Copy out the text of every item below line for line, with no changes.

Dataset entries
**********

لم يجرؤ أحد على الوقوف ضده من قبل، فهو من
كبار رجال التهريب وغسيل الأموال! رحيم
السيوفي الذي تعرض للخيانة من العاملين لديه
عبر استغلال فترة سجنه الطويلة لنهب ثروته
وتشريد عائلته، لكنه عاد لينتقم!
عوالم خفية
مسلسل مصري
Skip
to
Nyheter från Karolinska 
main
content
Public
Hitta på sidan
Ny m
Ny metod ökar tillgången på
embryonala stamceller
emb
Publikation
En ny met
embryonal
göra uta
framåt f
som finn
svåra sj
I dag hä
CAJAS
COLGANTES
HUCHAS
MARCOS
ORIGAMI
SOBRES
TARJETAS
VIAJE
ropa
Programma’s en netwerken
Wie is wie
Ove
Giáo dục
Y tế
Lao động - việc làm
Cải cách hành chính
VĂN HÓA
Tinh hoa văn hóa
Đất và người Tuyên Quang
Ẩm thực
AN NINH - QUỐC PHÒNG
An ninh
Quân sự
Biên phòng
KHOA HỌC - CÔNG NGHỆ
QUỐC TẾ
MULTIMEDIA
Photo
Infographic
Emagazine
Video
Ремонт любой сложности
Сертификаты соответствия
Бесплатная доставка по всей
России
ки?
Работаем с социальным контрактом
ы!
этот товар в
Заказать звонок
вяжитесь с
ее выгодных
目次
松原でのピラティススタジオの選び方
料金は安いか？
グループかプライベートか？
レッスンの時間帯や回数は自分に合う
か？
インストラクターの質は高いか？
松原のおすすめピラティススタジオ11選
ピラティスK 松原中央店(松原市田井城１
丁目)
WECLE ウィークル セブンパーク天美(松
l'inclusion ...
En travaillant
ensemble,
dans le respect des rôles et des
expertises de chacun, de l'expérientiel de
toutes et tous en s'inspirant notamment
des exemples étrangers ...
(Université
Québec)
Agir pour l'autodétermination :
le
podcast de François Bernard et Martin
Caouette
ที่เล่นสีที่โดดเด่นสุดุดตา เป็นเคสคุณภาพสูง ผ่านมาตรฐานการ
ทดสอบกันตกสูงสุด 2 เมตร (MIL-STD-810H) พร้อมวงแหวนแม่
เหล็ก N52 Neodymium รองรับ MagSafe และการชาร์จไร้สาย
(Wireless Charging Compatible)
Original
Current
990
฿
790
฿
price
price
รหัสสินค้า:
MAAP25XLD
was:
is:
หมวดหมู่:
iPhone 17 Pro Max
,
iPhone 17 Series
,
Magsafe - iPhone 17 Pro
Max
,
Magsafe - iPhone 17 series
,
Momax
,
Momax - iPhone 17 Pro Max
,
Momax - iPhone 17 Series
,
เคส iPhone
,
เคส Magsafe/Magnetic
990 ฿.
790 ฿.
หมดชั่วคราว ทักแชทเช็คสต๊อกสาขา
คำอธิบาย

**********

• **TASK ANSWER**:
لم يجرؤ أحد على الوقوف ضده من قبل، فهو من
كبار رجال التهريب وغسيل الأموال! رحيم
السيوفي الذي تعرض للخيانة من العاملين لديه
عبر استغلال فترة سجنه الطويلة لنهب ثروته
وتشريد عائلته، لكنه عاد لينتقم!
عوالم خفية
مسلسل مصري
Skip
to
Nyheter från Karolinska 
main
content
Public
Hitta på sidan
Ny m
Ny metod ökar tillgången på
embryonala stamceller
emb
Publikation
En ny met
embryonal
göra uta
framåt f
som finn
svåra sj
I dag hä
CAJAS
COLGANTES
HUCHAS
MARCOS
ORIGAMI
SOBRES
TARJETAS
VIAJE
ropa
Programma’s en netwerken
Wie is wie
Ove
Giáo dục
Y tế
Lao động - việc làm
Cải cách hành chính
VĂN HÓA
Tinh hoa văn hóa
Đất và người Tuyên Quang
Ẩm thực
AN NINH - QUỐC PHÒNG
An ninh
Quân sự
Biên phòng
KHOA HỌC - CÔNG NGHỆ
QUỐC TẾ
MULTIMEDIA
Photo
Infographic
Emagazine
Video
Ремонт любой сложности
Сертификаты соответствия
Бесплатная доставка по всей
России
ки?
Работаем с социальным контрактом
ы!
этот товар в
Заказать звонок
вяжитесь с
ее выгодных
目次
松原でのピラティススタジオの選び方
料金は安いか？
グループかプライベートか？
レッスンの時間帯や回数は自分に合う
か？
インストラクターの質は高いか？
松原のおすすめピラティススタジオ11選
ピラティスK 松原中央店(松原市田井城１
丁目)
WECLE ウィークル セブンパーク天美(松
l'inclusion ...
En travaillant
ensemble,
dans le respect des rôles et des
expertises de chacun, de l'expérientiel de
toutes et tous en s'inspirant notamment
des exemples étrangers ...
(Université
Québec)
Agir pour l'autodétermination :
le
podcast de François Bernard et Martin
Caouette
ที่เล่นสีที่โดดเด่นสุดุดตา เป็นเคสคุณภาพสูง ผ่านมาตรฐานการ
ทดสอบกันตกสูงสุด 2 เมตร (MIL-STD-810H) พร้อมวงแหวนแม่
เหล็ก N52 Neodymium รองรับ MagSafe และการชาร์จไร้สาย
(Wireless Charging Compatible)
Original
Current
990
฿
790
฿
price
price
รหัสสินค้า:
MAAP25XLD
was:
is:
หมวดหมู่:
iPhone 17 Pro Max
,
iPhone 17 Series
,
Magsafe - iPhone 17 Pro
Max
,
Magsafe - iPhone 17 series
,
Momax
,
Momax - iPhone 17 Pro Max
,
Momax - iPhone 17 Series
,
เคส iPhone
,
เคส Magsafe/Magnetic
990 ฿.
790 ฿.
หมดชั่วคราว ทักแชทเช็คสต๊อกสาขา
คำอธิบาย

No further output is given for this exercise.